As time goes on, hiring practices are only going to get worse. It's hard to imagine what the future in 'human procurement' (talent "acquisition, they call their trade) will look like.
Even now, the combination of these things has made things much more difficult than it was 20 years ago:
* Technology - ATSs and online application processes that enforce responses
* Job boards that give employers increasingly powerful tools to weed the crop of candidates
* Irrational, unjust, entrenched primitive biases that have become best practices
* Virtual networking and sharing intelligence on applicants between recruiters
* Increasing use of personality tests that alienate intelligent, insightful candidates.
(There is an example of one large employer in my city forcing applicants to take their test within the online application under the guise of assessing candidate's values to theirs, but the test is really a risk assessment tool to identify applicants who are more likely to file discrimination complaints)
* Miscellaneous other onerous processes
...But I haven't heard about an emerging practice of giving candidates actual work to do as part of the selection process. So some of them must be getting burned by their presumptions of competence for certain applicants, presumptions of incompetence for "diverse" candidates, over-confidence in interviewing, hiring by referrals, gut checks for "cultural fit", etc. So now this lunacy:
There were Dilbert cartoons about getting work product from applicants some 20 years ago.
When my father applied for a welding job at Coors long ago, they had him take an all-day welding test. But, he said, they paid you for the day if you passed the test, regardless of whether you were hired.

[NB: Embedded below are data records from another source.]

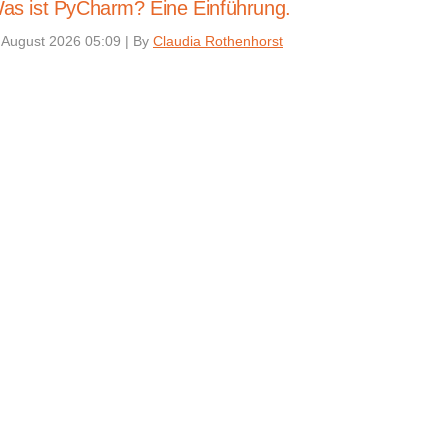
as ist PyCharm? Eine Einführung.
 August 2026 05:09
|
By
Claudia Rothenhorst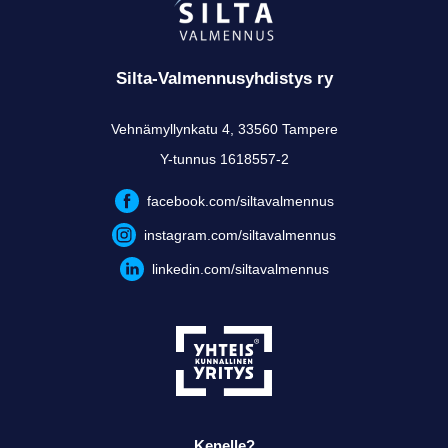
Silta-Valmennusyhdistys ry
Vehnämyllynkatu 4, 33560 Tampere
Y-tunnus 1618557-2
facebook.com/siltavalmennus
instagram.com/siltavalmennus
linkedin.com/siltavalmennus
Kenelle?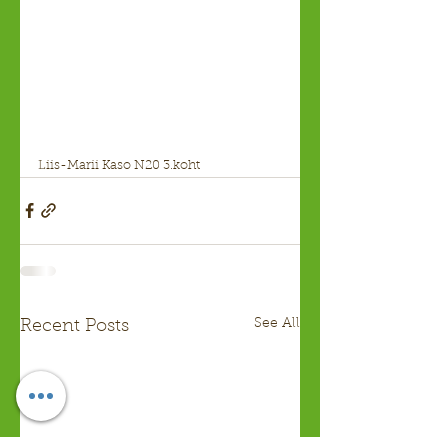
Liis-Marii Kaso N20 3.koht
See All
Recent Posts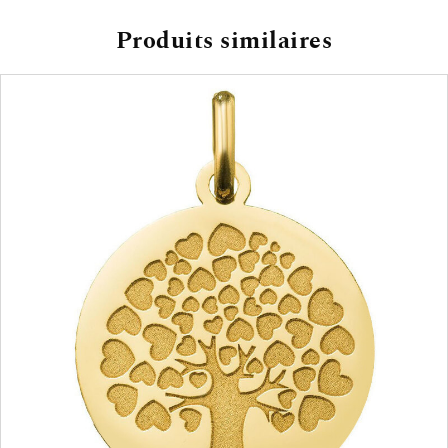
Produits similaires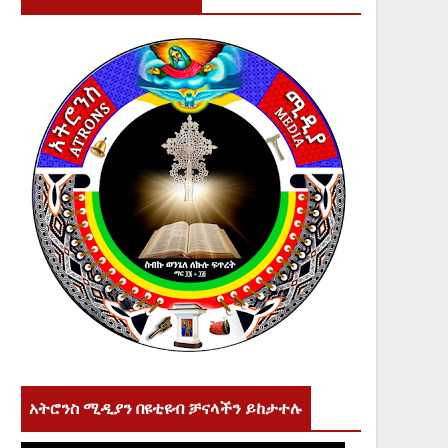
አትሮንስ ሚዲያን በዩቲዩብ ቻናላችን ይከታተሉ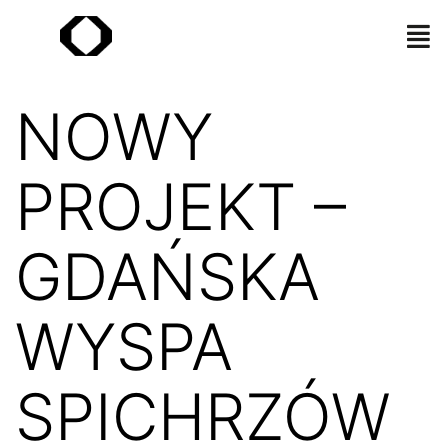
NOWY
PROJEKT –
GDAŃSKA
WYSPA
SPICHRZÓW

I can see why employers have applicants take tests. I've had applicants tell me they were perfect for a job requiring college-level English skills when they couldn't spell three-letter words. But having someone spend hours on a test (without paying them for their work) is a bit much.
The one time I was asked to write sample copy as part of an interview, I was given a real client page and paid a decent hourly rate for the three items I wrote.
This has been going on in the consulting business for years. 25 years ago when my business was new, I had a guy at Banco Popular string me along. He made a big deal of putting my business card with the IBM reps card, like that was supposed to show how highly he thought of me.
After a couple of sales calls, I felt it was time to get a committment, I'd shared enough. I sent him a proposal. Once $$ were put down on paper, I never heard from him again. There are sleaze balls all over.
I was recently asked to write 5 different types of social media posts for an interview. Took me about 2 hours to make it perfect, and I didn't get paid for that. It did land me an interview but I didn't get the job either. Honestly was a blessing in disguise from what I've heard and the commute would have been awful anyway, but it annoyed me at the time. I don't think I'd do it again.